Recently I attended a fascinating workshop on household energy practises at Durham University (hosted and organised by Harriet Bulkeley and her research team). The workshop was for an Social Science Advisory Group, which has been established to advise on Northern Powergrid and British Gas’s Customer Led Network Revolution. This scheme centres around the largest smart-grid project in the UK (involving 14,000 homes and costing £54 million to implement). While our discussions were broad ranging and considered the potential impacts on smart meeting and In-House Energy Displays on household energy usage, one of the most interesting things about the workshop for me was the perspective it provided on the processes that are driving the restructuring of the domestic and commercial energy market in the UK.
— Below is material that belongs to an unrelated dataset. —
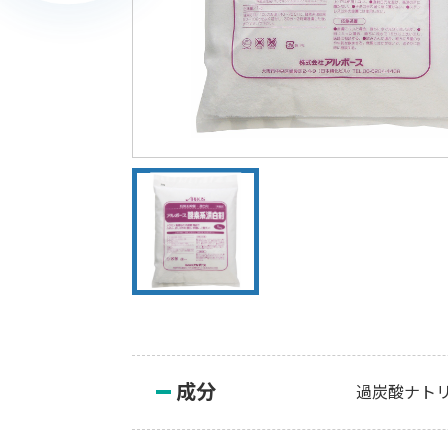
成分
過炭酸ナト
While the move towards smart-grids and meters is, of course, being driven by a desire to reduce, in aggregate, household energy use and thus help the UK along the road to a lower carbon economy, it is also being conditioned by issues of daily household demand.
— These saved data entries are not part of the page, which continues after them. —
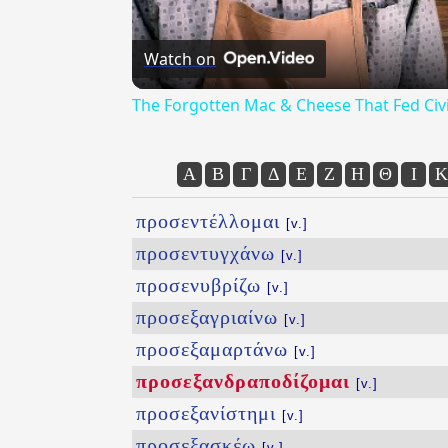
Watch on
The Forgotten Mac & Cheese That Fed Civi
Α
Β
Γ
Δ
Ε
Ζ
Η
Θ
Ι
Κ
προσεντέλλομαι
[v.]
προσεντυγχάνω
[v.]
προσενυβρίζω
[v.]
προσεξαγριαίνω
[v.]
προσεξαμαρτάνω
[v.]
προσεξανδραποδίζομαι
[v.]
προσεξανίστημι
[v.]
προσεξασκέω
[v.]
The diagram above is a load profile of energy use across the UK over the past 7 days (these profiles are available from the National Grid). What this load profile reveals are the daily fluctuations that exist in British energy use (with the expected peaks in the morning and evening periods). It is interesting to note that with the onset of the low carbon, electric economy, these peak energy use periods are likely to see more energy demand being placed upon them (as people plug in their electric cars after returning home from a long day of work). Given the great pressures that such load profiles place on energy supply networks during peak periods, energy suppliers are not only interested in how to make the home more energy efficient, but also how to redistribute energy use throughout the day.

The redistribution of energy use has, of course, been a long-time concern of energy suppliers. As a previous user of storage heaters I was able to make the most of the low, off-peak energy tariffs associated with the Economy Seven initiative. But current discussions about the timing of domestic energy practise have interesting implications for behaviour change policies. It appears that shifting people’s TV watching practises from the peak evening slot of 7-9pm will be difficult, as will moving the timing of when people cook their evening meals. There may be more flexibility, however, as to precisely when people choose to take a bath/shower or put their washing machines on. New tariffs are being used to incentivise off-peak energy use, but as all UK homes join smart grids over the next decade, it will be interesting to see just how flexible our domestic energy use routines actually are.